» Your task
Among the lines below, count those that include "three", and state the count alone.

(Records from a data collection)
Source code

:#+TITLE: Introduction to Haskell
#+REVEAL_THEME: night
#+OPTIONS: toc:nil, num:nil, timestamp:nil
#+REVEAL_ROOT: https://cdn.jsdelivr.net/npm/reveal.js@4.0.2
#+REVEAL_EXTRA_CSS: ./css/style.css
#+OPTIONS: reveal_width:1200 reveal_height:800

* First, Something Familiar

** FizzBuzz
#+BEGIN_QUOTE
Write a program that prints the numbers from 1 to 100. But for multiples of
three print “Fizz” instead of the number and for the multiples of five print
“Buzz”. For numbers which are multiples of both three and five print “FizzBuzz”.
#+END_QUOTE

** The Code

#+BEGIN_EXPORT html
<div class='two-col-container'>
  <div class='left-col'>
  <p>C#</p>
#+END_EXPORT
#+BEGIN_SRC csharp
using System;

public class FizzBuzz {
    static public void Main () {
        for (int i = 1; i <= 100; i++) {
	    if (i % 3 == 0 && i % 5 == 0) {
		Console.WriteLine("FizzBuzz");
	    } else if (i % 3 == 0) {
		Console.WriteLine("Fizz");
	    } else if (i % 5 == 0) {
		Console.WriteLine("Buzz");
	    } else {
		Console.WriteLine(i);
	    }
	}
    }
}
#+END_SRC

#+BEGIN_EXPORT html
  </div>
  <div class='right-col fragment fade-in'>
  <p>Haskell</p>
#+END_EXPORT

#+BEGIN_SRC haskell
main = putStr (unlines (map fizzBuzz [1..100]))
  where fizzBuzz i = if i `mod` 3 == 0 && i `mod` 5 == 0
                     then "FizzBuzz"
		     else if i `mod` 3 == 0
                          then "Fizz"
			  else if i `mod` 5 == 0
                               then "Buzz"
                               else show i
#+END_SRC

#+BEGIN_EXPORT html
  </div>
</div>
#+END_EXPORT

» Answer for this exercise
2